Eles entregam ladrilho, parede e equipamento, porque não sabem o custo de manter um hospital. Na prefeitura, eu construí um centro de saúde a cada dois meses. É sobre administração, não esquerda e direita. Essas pessoas não sabem fazer um pavimento, um recapeamento, uma duplicação. Cortar fita é a coisa mais fácil do mundo.
IstoÉ O senhor teve embates com o deputado Nikolas Ferreira (PL-MG) quando ele era vereador, mas recentemente o elogiou, apesar dele ter uma atuação exclusivamente dedicada a pautas ideológicas. Mantém esse elogio?
Kalil O Nikolas é um fenômeno na internet. Ele nasceu para o negócio, e ponto final. No Legislativo, há espaço para a pauta de costumes, porque a função não é construir um hospital, duplicar uma estrada, tomar conta das merendas. O Legislativo formula as leis para o Executivo executar, função que ele nunca teve.
O Nikolas foi um vereador de oposição. Uma vez falei que ia “dar umas palmadas” nele, durante a pandemia, em uma chamada de vídeo, mas não passou disso. Ele se comportava como um vereador de oposição. Ele também publicou o vídeo de um “Lucas Kalil” em uma balada, disse que era meu filho, e se deu mal [não era], retirou e pediu desculpas.
Não se pode menosprezá-lo, é um deputado de 1,5 milhão de votos, mas precisa ter o cuidado de não envolver a vida pessoal dos adversários e de perceber que é presa fácil em debate — como todo extremo, de esquerda ou direita. Mas ele é uma estrela justamente porque é extremo, e largar isso seria burrice. Uma coisa que o Nikolas não é, é burro.
“Nikolas é uma estrela justamente porque é extremo.
Largar isso seria burrice, e ele não é burro“.
IstoÉ O senhor está fora de um cargo público há mais de três anos e falou sobre essa exposição da vida privada que a política impõe. Como se prepara para voltar a enfrentar isso em 2026?

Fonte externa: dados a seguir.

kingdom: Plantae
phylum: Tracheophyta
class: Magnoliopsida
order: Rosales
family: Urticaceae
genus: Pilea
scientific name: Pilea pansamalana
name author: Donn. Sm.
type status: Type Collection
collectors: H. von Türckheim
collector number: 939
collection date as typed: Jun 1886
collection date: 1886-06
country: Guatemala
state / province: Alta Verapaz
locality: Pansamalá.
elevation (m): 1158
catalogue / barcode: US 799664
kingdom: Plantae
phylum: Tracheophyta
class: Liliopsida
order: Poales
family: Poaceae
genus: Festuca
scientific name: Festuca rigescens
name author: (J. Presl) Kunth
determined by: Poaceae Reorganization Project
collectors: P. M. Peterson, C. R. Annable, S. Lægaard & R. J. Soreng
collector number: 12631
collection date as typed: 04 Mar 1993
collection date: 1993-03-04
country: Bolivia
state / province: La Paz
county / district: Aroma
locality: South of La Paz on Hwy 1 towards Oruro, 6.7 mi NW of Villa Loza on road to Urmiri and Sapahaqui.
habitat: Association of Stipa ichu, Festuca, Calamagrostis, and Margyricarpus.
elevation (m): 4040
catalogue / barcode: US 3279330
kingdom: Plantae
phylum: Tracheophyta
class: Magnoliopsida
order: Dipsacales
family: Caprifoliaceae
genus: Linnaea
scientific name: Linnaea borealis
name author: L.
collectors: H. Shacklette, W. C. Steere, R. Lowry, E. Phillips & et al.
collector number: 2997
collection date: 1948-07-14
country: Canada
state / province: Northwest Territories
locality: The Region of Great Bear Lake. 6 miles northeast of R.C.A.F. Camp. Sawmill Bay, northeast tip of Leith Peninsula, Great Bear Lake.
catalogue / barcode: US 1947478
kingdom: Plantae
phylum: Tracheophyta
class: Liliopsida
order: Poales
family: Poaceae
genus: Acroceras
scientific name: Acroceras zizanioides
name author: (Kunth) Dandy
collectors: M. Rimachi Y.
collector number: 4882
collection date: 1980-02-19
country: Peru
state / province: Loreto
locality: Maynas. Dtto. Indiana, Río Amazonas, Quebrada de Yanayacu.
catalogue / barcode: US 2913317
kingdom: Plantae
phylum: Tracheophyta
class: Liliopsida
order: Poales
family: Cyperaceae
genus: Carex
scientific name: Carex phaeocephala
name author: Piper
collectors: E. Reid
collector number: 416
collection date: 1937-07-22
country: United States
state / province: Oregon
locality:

Kalil As campanhas de que participei foram muito duras, mas não houve esse tipo de ataque. Desde o Atlético Mineiro [clube que presidiu de 2008 a 2014], minha vida foi toda devassada, fui investigado. Na política, Belo Horizonte ganhou como a cidade que melhor combateu a pandemia no país, sem qualquer desvio ou irregularidade. Não tenho processo de improbidade administrativa, corrupção, uso privado do dinheiro público. Meu patrimônio está aí, declarado.
Eu não tenho medo de nenhum candidato. Se quiser levar em um bom nível, nós levamos. Se quiser conversar, conversamos. Se quiser debater, debatemos. Se quiser falar de livro, como falaram do Fuad, falamos. Se quiserem sair na porrada, saímos na porrada. A última pessoa de quem tive medo foi meu pai, que morreu em 1993.